### TASK TO CARRY OUT
Within the listing below, how many lines hold the string "ВОЗДУХОВОДЫ"? Only the number should be given.
▬▬▬▬▬▬▬▬▬▬
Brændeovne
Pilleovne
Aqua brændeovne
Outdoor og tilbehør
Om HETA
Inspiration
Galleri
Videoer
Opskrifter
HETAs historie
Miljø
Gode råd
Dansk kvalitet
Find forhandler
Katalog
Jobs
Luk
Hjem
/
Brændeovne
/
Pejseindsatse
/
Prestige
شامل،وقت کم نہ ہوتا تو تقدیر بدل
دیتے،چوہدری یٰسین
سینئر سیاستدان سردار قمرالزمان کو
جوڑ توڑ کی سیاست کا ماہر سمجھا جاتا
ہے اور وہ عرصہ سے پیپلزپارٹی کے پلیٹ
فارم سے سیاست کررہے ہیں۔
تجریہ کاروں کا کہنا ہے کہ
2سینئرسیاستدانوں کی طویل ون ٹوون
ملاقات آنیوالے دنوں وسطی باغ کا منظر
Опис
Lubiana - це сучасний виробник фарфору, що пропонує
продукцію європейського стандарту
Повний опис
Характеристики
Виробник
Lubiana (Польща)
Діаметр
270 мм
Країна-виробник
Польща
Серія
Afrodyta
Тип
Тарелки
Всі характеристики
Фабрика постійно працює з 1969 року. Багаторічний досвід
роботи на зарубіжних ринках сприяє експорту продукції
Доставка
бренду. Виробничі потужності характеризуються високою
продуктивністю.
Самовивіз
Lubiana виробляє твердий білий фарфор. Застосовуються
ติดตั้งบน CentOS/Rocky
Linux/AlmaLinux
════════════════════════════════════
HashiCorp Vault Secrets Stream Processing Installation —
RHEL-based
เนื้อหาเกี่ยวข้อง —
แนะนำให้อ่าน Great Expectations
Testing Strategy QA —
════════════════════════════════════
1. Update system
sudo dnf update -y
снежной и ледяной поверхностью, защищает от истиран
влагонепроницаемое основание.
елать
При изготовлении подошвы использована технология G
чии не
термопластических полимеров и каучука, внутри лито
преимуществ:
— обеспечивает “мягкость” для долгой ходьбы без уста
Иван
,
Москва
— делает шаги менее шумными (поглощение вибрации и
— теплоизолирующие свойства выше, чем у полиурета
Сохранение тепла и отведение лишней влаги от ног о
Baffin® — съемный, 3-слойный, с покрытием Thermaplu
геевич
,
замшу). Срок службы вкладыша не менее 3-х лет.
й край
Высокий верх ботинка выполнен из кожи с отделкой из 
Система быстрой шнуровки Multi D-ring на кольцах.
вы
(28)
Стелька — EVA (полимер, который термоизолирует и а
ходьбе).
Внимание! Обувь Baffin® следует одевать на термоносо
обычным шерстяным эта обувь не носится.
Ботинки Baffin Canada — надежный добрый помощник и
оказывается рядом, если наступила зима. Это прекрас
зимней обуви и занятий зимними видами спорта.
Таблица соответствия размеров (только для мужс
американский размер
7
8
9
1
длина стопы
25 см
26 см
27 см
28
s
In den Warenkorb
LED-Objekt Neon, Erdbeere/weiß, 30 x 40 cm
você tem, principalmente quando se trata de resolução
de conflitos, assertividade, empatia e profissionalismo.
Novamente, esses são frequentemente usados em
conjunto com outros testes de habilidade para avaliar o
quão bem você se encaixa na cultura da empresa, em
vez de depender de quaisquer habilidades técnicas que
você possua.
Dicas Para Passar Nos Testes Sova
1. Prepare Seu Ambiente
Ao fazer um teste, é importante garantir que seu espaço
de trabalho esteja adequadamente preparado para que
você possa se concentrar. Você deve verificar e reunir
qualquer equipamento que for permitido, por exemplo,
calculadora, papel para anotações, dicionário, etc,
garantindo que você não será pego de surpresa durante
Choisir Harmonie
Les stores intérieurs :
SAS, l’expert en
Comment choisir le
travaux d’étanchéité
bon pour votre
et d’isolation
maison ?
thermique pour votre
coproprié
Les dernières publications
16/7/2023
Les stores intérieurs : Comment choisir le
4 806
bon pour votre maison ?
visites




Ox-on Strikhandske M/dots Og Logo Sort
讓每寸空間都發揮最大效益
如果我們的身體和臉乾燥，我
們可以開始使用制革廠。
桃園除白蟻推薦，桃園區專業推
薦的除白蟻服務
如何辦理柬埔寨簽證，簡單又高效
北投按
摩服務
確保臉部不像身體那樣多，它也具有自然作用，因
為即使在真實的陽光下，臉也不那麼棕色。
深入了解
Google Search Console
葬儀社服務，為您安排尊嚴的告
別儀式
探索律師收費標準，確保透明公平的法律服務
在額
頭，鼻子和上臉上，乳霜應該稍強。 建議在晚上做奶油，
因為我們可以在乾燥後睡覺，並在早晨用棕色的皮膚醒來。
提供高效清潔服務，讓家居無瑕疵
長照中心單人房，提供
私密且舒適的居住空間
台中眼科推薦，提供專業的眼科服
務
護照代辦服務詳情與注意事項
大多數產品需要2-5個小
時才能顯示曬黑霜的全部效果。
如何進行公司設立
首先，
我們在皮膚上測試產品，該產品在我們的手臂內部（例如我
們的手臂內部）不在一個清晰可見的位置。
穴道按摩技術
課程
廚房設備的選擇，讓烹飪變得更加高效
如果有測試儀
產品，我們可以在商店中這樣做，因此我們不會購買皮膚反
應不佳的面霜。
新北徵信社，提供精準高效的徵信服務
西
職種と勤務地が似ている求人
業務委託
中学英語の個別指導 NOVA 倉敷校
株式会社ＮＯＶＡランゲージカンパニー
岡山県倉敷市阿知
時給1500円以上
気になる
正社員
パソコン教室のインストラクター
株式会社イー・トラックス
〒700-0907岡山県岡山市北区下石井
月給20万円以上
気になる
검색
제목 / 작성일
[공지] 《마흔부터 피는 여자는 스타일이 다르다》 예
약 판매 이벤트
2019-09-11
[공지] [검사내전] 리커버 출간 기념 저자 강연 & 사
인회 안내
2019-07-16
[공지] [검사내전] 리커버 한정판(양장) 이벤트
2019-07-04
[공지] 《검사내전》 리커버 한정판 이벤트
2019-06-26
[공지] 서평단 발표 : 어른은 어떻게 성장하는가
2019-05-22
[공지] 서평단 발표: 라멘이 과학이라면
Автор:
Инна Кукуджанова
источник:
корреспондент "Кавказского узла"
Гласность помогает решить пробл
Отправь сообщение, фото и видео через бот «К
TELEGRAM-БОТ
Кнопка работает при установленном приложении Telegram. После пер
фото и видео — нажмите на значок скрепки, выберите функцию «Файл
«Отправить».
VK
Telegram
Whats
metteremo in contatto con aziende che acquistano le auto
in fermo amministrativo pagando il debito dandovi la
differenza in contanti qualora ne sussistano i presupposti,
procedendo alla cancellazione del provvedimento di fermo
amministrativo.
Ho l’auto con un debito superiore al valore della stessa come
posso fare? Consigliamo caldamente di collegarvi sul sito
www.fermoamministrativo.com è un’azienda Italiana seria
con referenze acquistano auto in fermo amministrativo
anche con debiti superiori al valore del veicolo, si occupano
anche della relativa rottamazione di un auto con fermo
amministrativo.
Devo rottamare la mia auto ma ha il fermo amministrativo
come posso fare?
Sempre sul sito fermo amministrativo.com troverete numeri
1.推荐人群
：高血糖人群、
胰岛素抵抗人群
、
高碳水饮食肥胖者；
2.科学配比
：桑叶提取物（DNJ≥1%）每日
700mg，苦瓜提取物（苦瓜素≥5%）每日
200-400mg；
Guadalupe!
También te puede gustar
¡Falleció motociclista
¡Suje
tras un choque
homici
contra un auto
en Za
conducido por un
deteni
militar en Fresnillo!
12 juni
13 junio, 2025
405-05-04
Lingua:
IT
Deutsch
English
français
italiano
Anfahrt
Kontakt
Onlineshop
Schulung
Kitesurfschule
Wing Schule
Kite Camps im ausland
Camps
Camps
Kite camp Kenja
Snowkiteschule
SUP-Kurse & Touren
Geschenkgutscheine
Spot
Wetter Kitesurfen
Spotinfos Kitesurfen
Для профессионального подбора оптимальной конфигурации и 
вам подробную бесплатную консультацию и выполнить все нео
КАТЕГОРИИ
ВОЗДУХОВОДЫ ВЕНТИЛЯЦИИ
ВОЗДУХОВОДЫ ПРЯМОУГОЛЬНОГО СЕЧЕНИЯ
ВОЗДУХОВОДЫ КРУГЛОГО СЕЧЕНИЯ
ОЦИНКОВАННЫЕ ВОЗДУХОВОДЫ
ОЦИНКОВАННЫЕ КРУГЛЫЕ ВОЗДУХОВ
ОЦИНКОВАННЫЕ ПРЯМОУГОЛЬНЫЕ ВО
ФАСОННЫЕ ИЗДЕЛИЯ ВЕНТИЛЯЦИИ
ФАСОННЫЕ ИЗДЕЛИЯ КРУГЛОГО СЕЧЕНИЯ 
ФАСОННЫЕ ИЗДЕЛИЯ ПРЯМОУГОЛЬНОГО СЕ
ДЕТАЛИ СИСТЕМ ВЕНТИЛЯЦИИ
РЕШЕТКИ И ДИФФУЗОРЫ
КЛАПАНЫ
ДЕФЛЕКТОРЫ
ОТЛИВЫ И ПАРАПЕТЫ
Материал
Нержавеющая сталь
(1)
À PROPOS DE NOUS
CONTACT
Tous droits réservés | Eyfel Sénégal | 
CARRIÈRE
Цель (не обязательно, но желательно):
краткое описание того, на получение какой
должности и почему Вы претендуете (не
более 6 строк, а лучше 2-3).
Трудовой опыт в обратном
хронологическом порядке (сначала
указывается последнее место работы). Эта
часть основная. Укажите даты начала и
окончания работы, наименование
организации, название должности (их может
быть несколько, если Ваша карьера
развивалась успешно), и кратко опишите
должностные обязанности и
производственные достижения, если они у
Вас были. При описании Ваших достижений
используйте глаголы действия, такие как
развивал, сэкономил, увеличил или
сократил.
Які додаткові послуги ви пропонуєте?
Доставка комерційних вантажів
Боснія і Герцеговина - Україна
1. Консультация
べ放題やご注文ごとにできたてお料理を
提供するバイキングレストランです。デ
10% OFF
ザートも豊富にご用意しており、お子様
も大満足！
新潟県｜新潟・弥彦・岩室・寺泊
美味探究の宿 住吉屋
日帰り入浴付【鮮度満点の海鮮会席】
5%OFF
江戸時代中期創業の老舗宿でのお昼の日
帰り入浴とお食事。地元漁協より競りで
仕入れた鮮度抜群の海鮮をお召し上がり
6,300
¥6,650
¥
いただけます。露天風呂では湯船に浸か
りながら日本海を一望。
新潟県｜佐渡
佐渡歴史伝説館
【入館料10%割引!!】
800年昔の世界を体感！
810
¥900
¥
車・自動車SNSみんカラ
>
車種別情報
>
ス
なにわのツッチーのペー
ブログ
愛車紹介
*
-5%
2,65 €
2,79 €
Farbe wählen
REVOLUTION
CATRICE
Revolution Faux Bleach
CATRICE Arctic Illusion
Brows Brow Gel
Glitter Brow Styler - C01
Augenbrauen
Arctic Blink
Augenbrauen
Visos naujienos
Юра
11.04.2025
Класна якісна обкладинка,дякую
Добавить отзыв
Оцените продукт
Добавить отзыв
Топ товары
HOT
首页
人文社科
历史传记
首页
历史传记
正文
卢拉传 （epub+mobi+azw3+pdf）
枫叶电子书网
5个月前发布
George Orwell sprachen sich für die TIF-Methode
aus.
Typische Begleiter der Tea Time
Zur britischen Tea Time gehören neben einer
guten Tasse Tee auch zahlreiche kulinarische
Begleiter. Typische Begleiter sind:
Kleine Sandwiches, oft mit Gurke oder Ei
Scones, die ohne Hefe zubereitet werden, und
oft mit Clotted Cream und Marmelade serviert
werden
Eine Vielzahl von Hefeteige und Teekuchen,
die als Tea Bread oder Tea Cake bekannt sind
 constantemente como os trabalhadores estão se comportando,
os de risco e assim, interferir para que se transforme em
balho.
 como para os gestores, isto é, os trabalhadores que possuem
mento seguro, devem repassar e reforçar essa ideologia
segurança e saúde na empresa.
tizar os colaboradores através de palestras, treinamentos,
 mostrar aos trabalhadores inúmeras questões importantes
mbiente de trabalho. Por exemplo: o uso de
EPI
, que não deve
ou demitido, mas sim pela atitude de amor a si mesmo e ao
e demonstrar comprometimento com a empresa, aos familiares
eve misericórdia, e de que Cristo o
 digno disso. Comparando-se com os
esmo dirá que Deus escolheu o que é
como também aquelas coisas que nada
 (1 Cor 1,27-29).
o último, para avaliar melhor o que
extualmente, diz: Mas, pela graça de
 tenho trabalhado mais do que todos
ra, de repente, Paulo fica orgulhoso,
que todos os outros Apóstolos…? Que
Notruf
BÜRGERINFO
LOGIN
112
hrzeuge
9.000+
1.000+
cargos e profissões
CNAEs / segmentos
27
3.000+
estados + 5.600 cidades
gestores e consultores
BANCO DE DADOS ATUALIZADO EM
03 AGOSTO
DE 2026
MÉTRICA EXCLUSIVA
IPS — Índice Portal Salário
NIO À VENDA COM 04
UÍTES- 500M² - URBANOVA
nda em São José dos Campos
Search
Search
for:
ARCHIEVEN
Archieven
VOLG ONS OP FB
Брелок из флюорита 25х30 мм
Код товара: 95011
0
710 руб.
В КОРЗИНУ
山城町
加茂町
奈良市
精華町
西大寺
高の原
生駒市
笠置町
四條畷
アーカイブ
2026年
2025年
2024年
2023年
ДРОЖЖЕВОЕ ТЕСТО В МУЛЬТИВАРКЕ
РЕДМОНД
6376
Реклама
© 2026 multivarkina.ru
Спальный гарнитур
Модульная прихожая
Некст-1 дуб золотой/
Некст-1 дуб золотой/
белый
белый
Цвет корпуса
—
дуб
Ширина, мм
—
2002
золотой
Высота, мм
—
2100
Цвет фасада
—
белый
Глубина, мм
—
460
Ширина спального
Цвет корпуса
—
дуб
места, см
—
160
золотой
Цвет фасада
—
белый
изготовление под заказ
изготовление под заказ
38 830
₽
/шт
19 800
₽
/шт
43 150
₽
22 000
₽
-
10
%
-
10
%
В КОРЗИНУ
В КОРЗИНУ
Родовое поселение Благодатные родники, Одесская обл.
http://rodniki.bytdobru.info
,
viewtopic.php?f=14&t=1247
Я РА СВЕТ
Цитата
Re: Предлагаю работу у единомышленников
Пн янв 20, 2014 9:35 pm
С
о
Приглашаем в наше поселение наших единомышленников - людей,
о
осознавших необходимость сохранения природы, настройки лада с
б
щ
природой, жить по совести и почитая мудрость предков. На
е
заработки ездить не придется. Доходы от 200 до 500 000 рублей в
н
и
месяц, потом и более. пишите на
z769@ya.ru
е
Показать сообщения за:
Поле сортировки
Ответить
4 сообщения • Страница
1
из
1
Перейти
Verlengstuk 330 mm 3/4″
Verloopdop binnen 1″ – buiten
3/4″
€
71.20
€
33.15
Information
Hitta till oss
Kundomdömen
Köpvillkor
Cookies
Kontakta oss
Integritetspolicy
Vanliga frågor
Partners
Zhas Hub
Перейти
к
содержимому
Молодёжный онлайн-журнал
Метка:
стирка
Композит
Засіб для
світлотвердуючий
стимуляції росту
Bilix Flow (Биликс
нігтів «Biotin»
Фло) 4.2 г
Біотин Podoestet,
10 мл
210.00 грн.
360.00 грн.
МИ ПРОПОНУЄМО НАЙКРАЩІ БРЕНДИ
▬▬▬▬▬▬▬▬▬▬
### SOLUTION TO THE EXERCISE
4